Ambrose looked up from his signing. “But you’ll need both makers,” he said. “Isn’t that what you said?”
“No. Just the one. I’ve found one. I just need
to find the other.” She said this as she scanned the very small print on the piece of paper she was presently signing and initialing, distracted by its very complicated layout. “Only the two of them can make the thing, the cog that will bring him back to life.”
“Oh,” said Ambrose. She didn’t see that he’d stopped in his labors and was making eye contact with the attaché. “Where is he, this other maker—the one that you’ve found?”
Prue, in her distracted state, had quite forgotten the plan, that Esben’s location remain secret until she found Carol and could reunite them. “He’s safe,” she said. And that was all.
The Interim Governor-Regent-elect shrugged and continued scribbling away at the pages that the attaché slid in front of him in a shushed conveyor-belt-like activity. Prue finished signing the form she’d been given and handed it back to the attaché, who promptly slid it in front of the possum.
“For the girl, sir,” said the attaché.
Ambrose signed it and handed it back to Prue, saying, “Good luck with this one, Bicycle Maiden.
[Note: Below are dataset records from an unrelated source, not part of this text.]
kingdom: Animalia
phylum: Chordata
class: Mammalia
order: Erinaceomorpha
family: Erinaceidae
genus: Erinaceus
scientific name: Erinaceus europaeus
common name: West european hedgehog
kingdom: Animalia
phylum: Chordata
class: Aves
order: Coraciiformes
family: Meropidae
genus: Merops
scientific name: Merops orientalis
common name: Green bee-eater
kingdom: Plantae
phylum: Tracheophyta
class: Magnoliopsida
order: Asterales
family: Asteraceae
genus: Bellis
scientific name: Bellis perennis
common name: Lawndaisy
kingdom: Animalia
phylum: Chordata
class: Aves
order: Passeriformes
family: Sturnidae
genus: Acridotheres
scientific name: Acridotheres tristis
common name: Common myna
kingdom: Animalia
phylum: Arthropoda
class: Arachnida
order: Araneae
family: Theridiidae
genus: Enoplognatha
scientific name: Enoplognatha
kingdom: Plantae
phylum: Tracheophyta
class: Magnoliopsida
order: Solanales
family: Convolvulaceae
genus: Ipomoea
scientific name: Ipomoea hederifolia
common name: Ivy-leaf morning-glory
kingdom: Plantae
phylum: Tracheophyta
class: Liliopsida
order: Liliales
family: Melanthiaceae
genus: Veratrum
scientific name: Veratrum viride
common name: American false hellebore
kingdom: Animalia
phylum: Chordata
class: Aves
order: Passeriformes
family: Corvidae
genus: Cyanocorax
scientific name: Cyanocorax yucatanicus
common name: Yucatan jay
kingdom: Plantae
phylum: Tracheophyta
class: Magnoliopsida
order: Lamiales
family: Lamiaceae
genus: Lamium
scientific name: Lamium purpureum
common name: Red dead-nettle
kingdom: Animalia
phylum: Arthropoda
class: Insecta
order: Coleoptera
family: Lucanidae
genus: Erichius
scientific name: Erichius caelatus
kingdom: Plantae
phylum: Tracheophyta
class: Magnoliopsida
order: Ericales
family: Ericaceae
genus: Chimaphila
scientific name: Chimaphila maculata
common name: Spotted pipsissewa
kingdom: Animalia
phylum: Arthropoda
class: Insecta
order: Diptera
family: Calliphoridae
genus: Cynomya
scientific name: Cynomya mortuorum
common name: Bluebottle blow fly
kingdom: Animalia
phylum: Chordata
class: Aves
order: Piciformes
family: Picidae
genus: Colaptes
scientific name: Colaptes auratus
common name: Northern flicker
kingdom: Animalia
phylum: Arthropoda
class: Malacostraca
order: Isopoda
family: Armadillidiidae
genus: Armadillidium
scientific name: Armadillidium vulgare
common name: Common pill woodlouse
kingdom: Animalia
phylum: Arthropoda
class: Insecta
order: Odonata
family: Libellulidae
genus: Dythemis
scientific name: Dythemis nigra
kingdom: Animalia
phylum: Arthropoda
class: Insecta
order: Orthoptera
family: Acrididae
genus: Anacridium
May the Blighted Tree light your way.”
“Thank you,” said Prue hesitantly. She took the piece of paper and wheeled about, heading for the double doors on the opposite side of the room. Halfway across the carpet, she paused. “Okay. Wish me luck.”
The possum looked up from his paperwork to say, “If you stood up to the SWORD and stormed the South Wood Prison, I suppose a few harmless revolutionaries could hardly stand in your way.”
“Right,” said Prue, taking a deep breath. “Here we go.”
And she stepped out of the office and back into the heart of the Mansion.
CHAPTER 9
Where the Air Comes From;
The Second Thing
They cleared the table in the center of the room with a flourish; a heavyset man who’d been introduced as “Le Poignard” unfurled a large blueprint map and stretched it out on the table’s wooden surface. A host of Chapeaux Noirs gathered there like priests unveiling a holy writ. The glow of a single lightbulb, from above, illuminated the blue ink on the waxy paper: an incredibly detailed architectural diagram of what appeared to be a very tall and very fortified building. On the bottom of the sheet was written TITAN TOWER in the perfect symmetry of architectural script. The Unadoptables all crowded around one edge of the table and peered down at the blueprint, their eyes wide. Jacques Chruschiel loomed over them, his hand tracing little imaginary lines on the paper.